Aye micro-shifts her shoulders when the father’s gaze lands on her—half flinch, half armor. Thompson, primarily a comic second banana, locates a wounded bullishness; watch how his grin collapses sideways when Daisy admits she cannot read. In that instant you glimpse the chasm of cultural capital that no amount of slapstick can bridge. It is the inverse of the urbane seductions in Irish Eyes; here, desire is freighted with illiteracy, debt, and the looming foreclosure of joy.

Gender politics, inevitably, curdle if judged through a modern lens. Daisy is traded, bargained, almost bartered for a harvest cut. Yet Aye’s performance sneaks in slivers of agency: she engineers the midnight tryst by deliberately leaving the pitchfork tines pointing north—her private compass for the lover who cannot read stars. In the penultimate reel she refuses the elopement, declaring via intertitle, “I won’t crawl into love like a dog under a fence.” The line shocked 1922 audiences expecting another swooning farmgirl; it still vibrates with defiance.
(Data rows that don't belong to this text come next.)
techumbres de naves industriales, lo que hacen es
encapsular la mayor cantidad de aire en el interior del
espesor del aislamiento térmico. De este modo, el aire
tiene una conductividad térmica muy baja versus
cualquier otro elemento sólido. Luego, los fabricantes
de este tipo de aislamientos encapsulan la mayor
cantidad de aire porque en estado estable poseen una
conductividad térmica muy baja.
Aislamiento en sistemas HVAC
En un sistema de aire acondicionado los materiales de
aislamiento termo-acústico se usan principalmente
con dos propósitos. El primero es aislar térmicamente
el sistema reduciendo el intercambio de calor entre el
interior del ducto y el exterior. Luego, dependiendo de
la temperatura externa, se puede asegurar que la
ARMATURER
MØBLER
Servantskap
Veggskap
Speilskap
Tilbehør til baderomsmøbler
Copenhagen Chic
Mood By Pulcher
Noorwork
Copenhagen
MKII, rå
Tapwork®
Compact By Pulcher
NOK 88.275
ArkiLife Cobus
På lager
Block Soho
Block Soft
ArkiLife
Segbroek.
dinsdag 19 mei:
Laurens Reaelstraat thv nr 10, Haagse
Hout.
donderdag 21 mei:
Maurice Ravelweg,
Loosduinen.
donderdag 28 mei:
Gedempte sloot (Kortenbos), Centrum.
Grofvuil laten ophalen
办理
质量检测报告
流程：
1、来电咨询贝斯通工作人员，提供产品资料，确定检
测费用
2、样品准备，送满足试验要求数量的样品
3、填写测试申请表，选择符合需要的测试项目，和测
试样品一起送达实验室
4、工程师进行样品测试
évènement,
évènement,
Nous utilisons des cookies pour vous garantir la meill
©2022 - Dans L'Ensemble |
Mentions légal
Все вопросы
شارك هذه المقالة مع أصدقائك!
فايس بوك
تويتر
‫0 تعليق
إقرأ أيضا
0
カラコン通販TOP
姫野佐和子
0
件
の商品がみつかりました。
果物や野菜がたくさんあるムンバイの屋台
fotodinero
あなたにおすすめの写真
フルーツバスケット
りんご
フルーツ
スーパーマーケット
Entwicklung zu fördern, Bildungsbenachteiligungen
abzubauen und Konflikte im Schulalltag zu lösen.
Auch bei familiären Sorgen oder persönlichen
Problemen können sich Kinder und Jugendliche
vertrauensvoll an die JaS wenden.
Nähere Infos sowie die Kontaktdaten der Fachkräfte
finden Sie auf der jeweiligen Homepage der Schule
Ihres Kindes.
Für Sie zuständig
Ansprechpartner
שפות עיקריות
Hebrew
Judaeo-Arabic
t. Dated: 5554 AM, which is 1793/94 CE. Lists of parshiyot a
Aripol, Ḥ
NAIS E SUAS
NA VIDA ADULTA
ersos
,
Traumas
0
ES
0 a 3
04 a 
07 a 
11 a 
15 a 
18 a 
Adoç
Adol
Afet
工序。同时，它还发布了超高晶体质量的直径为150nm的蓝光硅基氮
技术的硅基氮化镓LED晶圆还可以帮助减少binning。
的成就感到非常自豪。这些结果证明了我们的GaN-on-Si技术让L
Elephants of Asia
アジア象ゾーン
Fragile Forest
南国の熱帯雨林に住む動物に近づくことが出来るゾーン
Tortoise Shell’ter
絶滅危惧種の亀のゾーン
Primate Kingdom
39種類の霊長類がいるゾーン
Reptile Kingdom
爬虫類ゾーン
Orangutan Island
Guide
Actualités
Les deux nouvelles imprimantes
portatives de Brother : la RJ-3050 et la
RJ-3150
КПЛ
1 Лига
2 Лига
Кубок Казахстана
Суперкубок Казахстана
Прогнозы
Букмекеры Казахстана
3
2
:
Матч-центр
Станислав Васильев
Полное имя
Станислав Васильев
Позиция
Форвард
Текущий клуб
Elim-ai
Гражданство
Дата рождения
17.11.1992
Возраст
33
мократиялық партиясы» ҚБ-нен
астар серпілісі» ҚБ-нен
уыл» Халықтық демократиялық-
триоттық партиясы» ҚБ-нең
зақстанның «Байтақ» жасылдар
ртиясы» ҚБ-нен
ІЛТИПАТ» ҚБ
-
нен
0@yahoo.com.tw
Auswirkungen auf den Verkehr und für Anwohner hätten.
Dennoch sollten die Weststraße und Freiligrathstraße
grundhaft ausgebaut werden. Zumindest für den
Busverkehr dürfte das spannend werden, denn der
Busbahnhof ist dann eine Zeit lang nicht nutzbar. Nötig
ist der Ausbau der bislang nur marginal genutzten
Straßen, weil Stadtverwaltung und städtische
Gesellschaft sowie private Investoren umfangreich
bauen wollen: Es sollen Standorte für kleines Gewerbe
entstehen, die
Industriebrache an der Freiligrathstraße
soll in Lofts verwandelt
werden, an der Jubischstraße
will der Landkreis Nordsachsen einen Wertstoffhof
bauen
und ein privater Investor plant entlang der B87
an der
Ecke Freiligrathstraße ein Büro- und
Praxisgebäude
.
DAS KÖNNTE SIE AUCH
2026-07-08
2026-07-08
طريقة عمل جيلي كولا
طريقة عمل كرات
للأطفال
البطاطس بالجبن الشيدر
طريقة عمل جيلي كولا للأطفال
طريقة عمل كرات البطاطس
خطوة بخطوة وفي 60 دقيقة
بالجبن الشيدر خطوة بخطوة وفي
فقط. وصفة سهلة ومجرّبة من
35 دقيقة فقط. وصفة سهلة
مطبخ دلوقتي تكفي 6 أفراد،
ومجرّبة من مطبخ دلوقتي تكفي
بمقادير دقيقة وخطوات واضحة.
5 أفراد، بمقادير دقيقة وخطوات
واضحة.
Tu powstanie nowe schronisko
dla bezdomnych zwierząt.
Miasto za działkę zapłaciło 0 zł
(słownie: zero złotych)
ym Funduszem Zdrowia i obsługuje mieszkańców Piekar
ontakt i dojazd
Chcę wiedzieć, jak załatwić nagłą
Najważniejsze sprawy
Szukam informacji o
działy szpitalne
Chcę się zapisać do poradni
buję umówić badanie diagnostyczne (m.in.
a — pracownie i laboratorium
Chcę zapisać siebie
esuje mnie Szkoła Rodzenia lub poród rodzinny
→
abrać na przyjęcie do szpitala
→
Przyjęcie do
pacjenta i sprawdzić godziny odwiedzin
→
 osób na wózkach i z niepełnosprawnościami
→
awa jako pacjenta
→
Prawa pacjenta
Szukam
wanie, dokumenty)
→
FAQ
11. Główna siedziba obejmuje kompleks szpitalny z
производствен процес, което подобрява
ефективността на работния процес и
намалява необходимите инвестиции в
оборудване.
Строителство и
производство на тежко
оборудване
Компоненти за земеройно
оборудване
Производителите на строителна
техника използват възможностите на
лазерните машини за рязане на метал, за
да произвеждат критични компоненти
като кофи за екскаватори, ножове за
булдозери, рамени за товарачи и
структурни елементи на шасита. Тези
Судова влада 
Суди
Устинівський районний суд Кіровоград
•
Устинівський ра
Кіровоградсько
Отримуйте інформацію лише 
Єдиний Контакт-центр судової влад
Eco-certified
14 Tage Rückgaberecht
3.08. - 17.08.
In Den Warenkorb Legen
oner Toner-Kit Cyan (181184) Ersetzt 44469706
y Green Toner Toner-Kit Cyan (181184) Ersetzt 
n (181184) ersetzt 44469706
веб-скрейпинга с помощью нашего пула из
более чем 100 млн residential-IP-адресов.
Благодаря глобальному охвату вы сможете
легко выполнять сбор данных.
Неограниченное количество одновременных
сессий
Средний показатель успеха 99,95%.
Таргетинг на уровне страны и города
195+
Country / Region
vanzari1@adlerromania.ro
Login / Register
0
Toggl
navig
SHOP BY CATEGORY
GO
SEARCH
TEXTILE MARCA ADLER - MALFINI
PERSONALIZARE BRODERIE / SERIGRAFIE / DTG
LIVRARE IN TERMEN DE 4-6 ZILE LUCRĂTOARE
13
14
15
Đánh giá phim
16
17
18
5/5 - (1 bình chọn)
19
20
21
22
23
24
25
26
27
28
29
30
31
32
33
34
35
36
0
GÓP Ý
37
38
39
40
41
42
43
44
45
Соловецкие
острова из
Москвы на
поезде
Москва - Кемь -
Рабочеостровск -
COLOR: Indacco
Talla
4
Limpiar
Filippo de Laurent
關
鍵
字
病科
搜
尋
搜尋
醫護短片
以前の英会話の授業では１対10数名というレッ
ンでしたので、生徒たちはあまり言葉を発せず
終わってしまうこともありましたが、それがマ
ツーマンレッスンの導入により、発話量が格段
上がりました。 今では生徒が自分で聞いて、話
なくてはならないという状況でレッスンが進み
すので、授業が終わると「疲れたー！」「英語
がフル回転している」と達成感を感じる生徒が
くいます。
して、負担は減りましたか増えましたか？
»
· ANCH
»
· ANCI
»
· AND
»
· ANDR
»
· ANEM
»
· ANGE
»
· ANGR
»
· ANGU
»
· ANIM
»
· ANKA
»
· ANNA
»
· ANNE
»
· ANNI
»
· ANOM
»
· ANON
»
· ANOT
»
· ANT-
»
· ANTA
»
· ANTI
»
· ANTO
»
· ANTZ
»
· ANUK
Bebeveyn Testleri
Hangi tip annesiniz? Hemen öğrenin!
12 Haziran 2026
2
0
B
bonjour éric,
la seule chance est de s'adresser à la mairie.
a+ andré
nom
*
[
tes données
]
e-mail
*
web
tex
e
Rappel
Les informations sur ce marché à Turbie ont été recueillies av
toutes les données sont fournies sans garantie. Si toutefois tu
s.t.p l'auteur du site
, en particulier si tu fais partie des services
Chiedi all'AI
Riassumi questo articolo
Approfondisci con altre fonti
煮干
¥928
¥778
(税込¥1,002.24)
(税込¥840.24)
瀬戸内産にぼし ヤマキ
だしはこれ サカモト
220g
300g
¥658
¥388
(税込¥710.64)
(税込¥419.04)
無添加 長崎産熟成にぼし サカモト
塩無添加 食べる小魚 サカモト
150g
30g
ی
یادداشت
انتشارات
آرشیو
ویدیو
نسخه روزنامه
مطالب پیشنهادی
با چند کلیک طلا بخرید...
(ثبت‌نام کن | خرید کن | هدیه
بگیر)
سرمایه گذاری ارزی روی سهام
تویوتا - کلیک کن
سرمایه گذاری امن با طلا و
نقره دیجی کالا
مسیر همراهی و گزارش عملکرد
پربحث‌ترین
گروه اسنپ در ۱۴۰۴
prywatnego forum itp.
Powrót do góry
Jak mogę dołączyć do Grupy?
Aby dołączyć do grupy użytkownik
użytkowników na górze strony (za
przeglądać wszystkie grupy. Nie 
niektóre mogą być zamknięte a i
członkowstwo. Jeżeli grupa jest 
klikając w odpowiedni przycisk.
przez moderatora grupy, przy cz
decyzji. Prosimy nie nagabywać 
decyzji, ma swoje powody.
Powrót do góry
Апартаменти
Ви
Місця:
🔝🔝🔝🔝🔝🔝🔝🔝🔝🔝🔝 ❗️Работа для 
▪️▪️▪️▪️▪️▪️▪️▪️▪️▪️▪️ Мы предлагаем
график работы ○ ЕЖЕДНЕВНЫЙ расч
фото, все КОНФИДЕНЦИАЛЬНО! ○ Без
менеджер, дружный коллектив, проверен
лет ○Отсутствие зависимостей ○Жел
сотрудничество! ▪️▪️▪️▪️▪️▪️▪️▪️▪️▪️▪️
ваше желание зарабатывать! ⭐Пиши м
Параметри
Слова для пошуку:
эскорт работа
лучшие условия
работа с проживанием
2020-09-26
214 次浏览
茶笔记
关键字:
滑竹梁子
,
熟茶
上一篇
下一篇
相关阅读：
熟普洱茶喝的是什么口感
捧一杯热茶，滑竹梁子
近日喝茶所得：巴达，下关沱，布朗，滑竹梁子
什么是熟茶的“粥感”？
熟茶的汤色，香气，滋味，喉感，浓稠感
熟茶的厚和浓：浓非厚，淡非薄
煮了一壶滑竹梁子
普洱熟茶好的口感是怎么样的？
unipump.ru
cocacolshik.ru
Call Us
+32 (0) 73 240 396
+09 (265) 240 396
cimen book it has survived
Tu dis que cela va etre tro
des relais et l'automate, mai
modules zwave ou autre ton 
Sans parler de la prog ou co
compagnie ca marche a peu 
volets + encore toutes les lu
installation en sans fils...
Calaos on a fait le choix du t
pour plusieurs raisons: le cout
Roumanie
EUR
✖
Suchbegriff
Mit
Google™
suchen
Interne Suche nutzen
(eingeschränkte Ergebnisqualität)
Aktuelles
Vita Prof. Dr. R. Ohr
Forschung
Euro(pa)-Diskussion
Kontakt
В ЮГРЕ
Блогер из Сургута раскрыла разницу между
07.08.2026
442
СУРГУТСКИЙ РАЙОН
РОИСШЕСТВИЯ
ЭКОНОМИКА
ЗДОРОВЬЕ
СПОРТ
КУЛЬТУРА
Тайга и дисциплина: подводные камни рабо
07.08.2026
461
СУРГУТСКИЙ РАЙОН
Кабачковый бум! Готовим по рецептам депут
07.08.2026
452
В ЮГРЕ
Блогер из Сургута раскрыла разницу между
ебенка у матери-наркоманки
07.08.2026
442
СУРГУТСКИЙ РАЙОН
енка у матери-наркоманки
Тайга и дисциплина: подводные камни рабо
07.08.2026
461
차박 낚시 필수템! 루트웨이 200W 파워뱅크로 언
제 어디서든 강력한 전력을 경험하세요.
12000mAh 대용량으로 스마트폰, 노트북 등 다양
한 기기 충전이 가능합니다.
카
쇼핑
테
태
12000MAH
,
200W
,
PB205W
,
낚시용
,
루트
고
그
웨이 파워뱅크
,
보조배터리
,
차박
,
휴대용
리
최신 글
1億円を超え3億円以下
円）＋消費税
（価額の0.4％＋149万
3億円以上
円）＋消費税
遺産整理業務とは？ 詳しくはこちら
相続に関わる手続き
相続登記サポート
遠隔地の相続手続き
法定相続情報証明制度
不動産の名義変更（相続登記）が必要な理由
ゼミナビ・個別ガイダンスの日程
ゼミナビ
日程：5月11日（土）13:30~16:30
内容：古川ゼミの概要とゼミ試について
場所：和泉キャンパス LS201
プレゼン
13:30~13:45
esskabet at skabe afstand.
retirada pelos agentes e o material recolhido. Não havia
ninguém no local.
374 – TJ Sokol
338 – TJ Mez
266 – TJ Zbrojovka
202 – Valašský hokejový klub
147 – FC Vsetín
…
Semon’s screenplay, cobbled together in frantic story sessions at Al Levy’s Café, borrows the three-act skeleton of barnyard farce then fractures it with class rage. Read the continuity script (preserved at UCLA) and you’ll find excised passages: a speech about cooperative farming, a vision of tractors replacing men and women alike—Marxist whispers the producers demanded cut. Those deletions haunt the finished film like phantom limbs; you sense argument where now only silence buzzes.

Comparative taxonomy: place The Hick beside The Peace of Roaring River and you see two opposing mythologies of American soil—one preaching harmony, the other exposing indenture.

Pair it with Leben heisst kämpfen and you detect the same expressionist fatalism, though Semon swaps Teutonic gloom for sun-scorched bitterness.

Restoration status: 4K scans from the surviving 35mm nitrate held by EYE Filmmuseum revealed frames blistered like burnt toast. Digital cladding stabilized the image without ironing out the heat-haze tremor that makes every stalk of wheat look ready to combust. The tints—amber for day, cyan for dusk—were recreated using Harrison & Harrison’s 1922 dye manuals; the result is a hallucination of rust and bruise, as though the film itself has been left to oxidize in a barn loft.

Bottom line: The Hick is not a curio but a wound.

It scrapes away the barn-dance nostalgia that sugarcoits collective memory of early twentieth-century rural life, revealing the economic barbed wire underneath. To watch it is to understand how desire and debt can share the same bed, how a wedding ring can feel like a shackle forged from wheat chaff. Ninety minutes after the final fade you will still smell diesel and damp soil, and you will glance at any horizon—urban or rural—with a newly suspicious squint, half expecting it to demand payment for the simple crime of looking.